TASK MATERIAL →
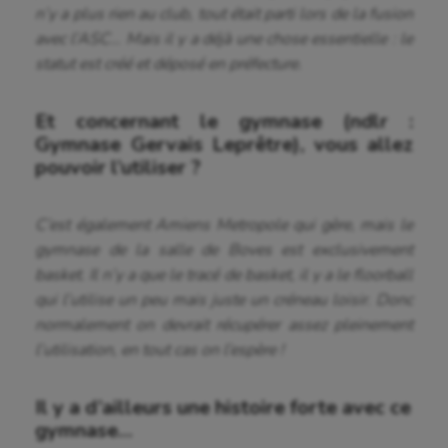
n’y a plus rien au club, tout était parti lors de la fusion
avec l’ASC… Mais il y a déjà une chose essentielle : le
statut est créé et déposé en préfecture.
Et concernant le gymnase (ndlr :
Gymnase Gervais Leprêtre), vous allez
pouvoir l’utiliser ?
C’est également Amiens Metropole qui gère, mais le
gymnase de la salle de Boves est exclusivement
basket. Il n’y a que le tracé de basket, il y a le floorball
qui l’utilise un peu mais juste un créneau loisir. Donc
normalement on devrait récupérer assez pleinement
l’utilisation, en tout cas on l’espère !
Il y a d’ailleurs une histoire forte avec ce
gymnase…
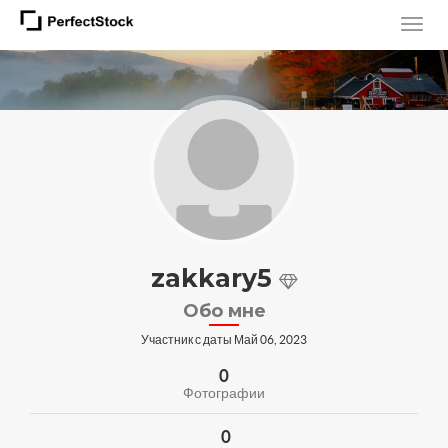
zakkary5
Обо мне
Участник с даты Май 06, 2023
0
Фотографии
0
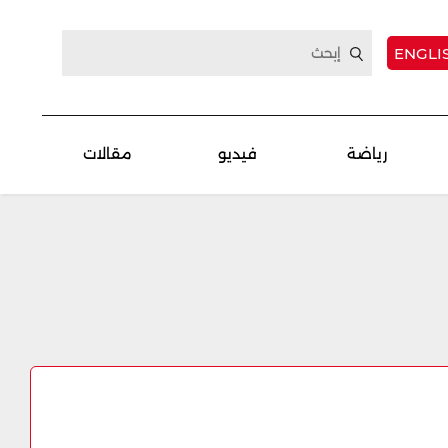
ENGLI
رياضة
فيديو
مقالات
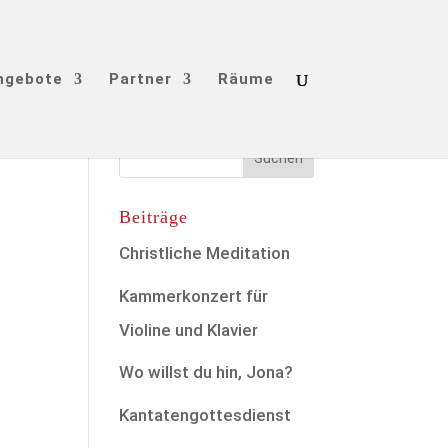
ngebote
Partner
Räume
Beiträge
Christliche Meditation
u
Kammerkonzert für
Violine und Klavier
Wo willst du hin, Jona?
Kantatengottesdienst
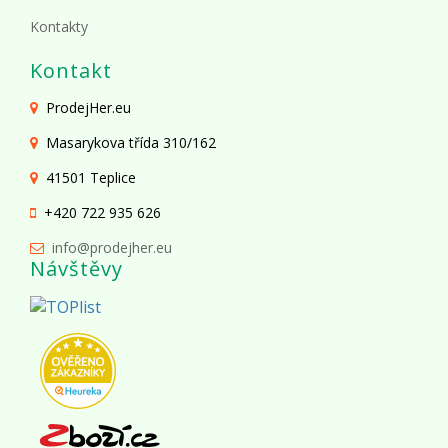
Kontakty
Kontakt
ProdejHer.eu
Masarykova třída 310/162
41501 Teplice
+420 722 935 626
info@prodejher.eu
Návštěvy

EXERCISE DETAILS → What you return should be all of the material above, exactly, and none of its pictures.

SOLUTION FOR THIS TASK →
n’y a plus rien au club, tout était parti lors de la fusion
avec l’ASC… Mais il y a déjà une chose essentielle : le
statut est créé et déposé en préfecture.
Et concernant le gymnase (ndlr :
Gymnase Gervais Leprêtre), vous allez
pouvoir l’utiliser ?
C’est également Amiens Metropole qui gère, mais le
gymnase de la salle de Boves est exclusivement
basket. Il n’y a que le tracé de basket, il y a le floorball
qui l’utilise un peu mais juste un créneau loisir. Donc
normalement on devrait récupérer assez pleinement
l’utilisation, en tout cas on l’espère !
Il y a d’ailleurs une histoire forte avec ce
gymnase…
zakkary5
Обо мне
Участник с даты Май 06, 2023
0
Фотографии
0
ENGLI
رياضة
فيديو
مقالات
ngebote
Partner
Räume
Beiträge
Christliche Meditation
u
Kammerkonzert für
Violine und Klavier
Wo willst du hin, Jona?
Kantatengottesdienst
Kontakty
Kontakt
ProdejHer.eu
Masarykova třída 310/162
41501 Teplice
+420 722 935 626
info@prodejher.eu
Návštěvy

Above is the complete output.